Rejoindre son public sans s’endetter ou concéder tous ses droits à une agence et un producteur constitue un défi de taille pour les artistes de la scène musicale.  Plus souvent qu’autrement, la tâche de se faire découvrir est confié à des intermédiaires qui auront pour mission d’offrir une visibilité optimale à l’artiste et à son œuvre. « Améliorer sa découvrabilité » disent les gens du métier. Mais qu’en est-il à l’ère du numérique?

En recourant à Spotify et autres diffuseurs de contenu audio numérique, l’auteur-compositeur-interprète a-t-il réellement plus de chance de rejoindre son public ? « On n’a jamais autant consommé de musique » constate l’artiste mauricien Simon Laganière. Ce dernier avoue candidement ne pas trop savoir quoi penser à propos des plateformes d’écoute en continu (Spotify, Deezer, Youtube, etc). Perçu par le musicien comme un « mal nécessaire », il croit que les artistes n’ont pas le choix de « donner » leurs œuvres s’ils veulent se faire connaître. Mais l’optimalisation de la « découvrabilité » permet-elle réellement aux artistes de mieux gagner leur vie ? Le chanteur ajoute que « être connu c’est bien mais il faut trouver des moyens pour vivre de sa musique et se retrouver sur des listes d’écoute payantes ».

Pour Louis-Philippe Cantin, auteur-compositeur et membre du groupe trifluvien Perséide, la réticence envers Spotify tient surtout au fait que tous les groupes francophones du Québec sont référés sous le genre « musique québécoise ». « Le diffuseur Bandcamp nous a souri davantage car ils nous réfèrent à ses usagers par rapport aux styles auxquels nous nous identifions. Ce qui nous a permis de vendre des vinyles et albums en Corée par exemple ». On constate donc un certain scepticisme chez les artistes quant à l’argumentaire voulant que – exception faite de la musique anglophone – Spotify permette l’accès à un auditoire plus vaste.

 

Les intermédiaires à l’ère du numérique:

Le modèle économique de la diffusion musicale à l’ère du numérique se transforme et par le fait même les artistes, agences, producteurs et diffuseurs doivent revoir leur façon de faire. Le développement des plateformes d’écoute en continu et l’arrivée de fournisseurs de connexion a bousculé les stratégies de mise en marché traditionnelles et ultimement la façon dont chaque intermédiaire y trouve son compte financièrement.

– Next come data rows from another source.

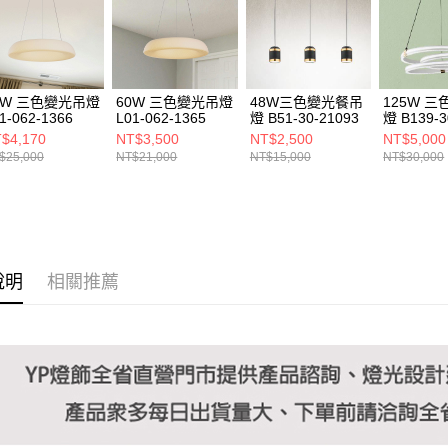
https://aft
３．未成
「AFTE
任。
４．使用「
即時審查
0W 三色變光吊燈
60W 三色變光吊燈
48W三色變光餐吊
125W 
結果請求
1-062-1366
L01-062-1365
燈 B51-30-21093
燈 B139-3
５．嚴禁
$4,170
NT$3,500
NT$2,500
NT$5,000
形，恩沛
$25,000
NT$21,000
NT$15,000
NT$30,000
動。
說明
相關推薦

Le mode de rémunération des artistes par la plateforme Spotify a été vivement critiqué dans les derniers mois comme en témoigne la sortie de Pierre Lapointe lors du dernier Gala de l’Adisq. Si Spotify offre à l’artiste d’accéder à un auditoire plus vaste cela ne se traduit pas nécessairement par de meilleurs revenus pour celui-ci en raison du mode de rémunération proposé par la plateforme.

 

 

Une stratégie numérique régionale en chantier

L’équipe de Culture Mauricie planche actuellement sur un projet visant la mutualisation de données sur le marché culturel de la région et sur l’analyse du comportement des consommateurs, mauriciens et autres. Ce projet ambitieux nommé DATA 04-17, se fait en collaboration étroite avec 15 organismes culturels de la région dont le Festivoix, Danse Encore, Culture Trois-Rivières, Culture Shawinigan, le Musée Pop, ainsi que les services de billetterie. Le directeur général Éric Lord se fait rassurant, « c’est un projet qui a requis un travail d’anonymisation des données ».

Une fois cette banque de données complétée, l’organisme sera en mesure de positionner l’offre culturelle régionale auprès de publics-cibles. Pour ce faire on fera appel à une plateforme numérique proposant un calendrier complet des activités annuelles ainsi qu’à un blogue. « En analysant les tendances, on pourra mettre de l’avant du contenu qui rejoindra à coup sûr les clientèles recherchées » précise M. Lord.

Questionné sur les enjeux de rémunération des artistes à l’ère des plateformes d’écoute en continu, le directeur de Culture Mauricie croit que « tous les modèles existent d’emblée, ils ne sont pas bons ou mauvais, il faut essayer de comprendre comment ils fonctionnent plutôt que d’en avoir peur ». Il reviendrait donc à chaque artiste de s’entourer d’une équipe de mise en marché compétente et en qui il/elle a confiance.

D’ailleurs précise, Marili Boucher, directrice au développement numérique chez Culture Mauricie « des formations sont offertes aux artistes en lien avec leurs droits et le positionnement numérique, il suffit de nous contacter ».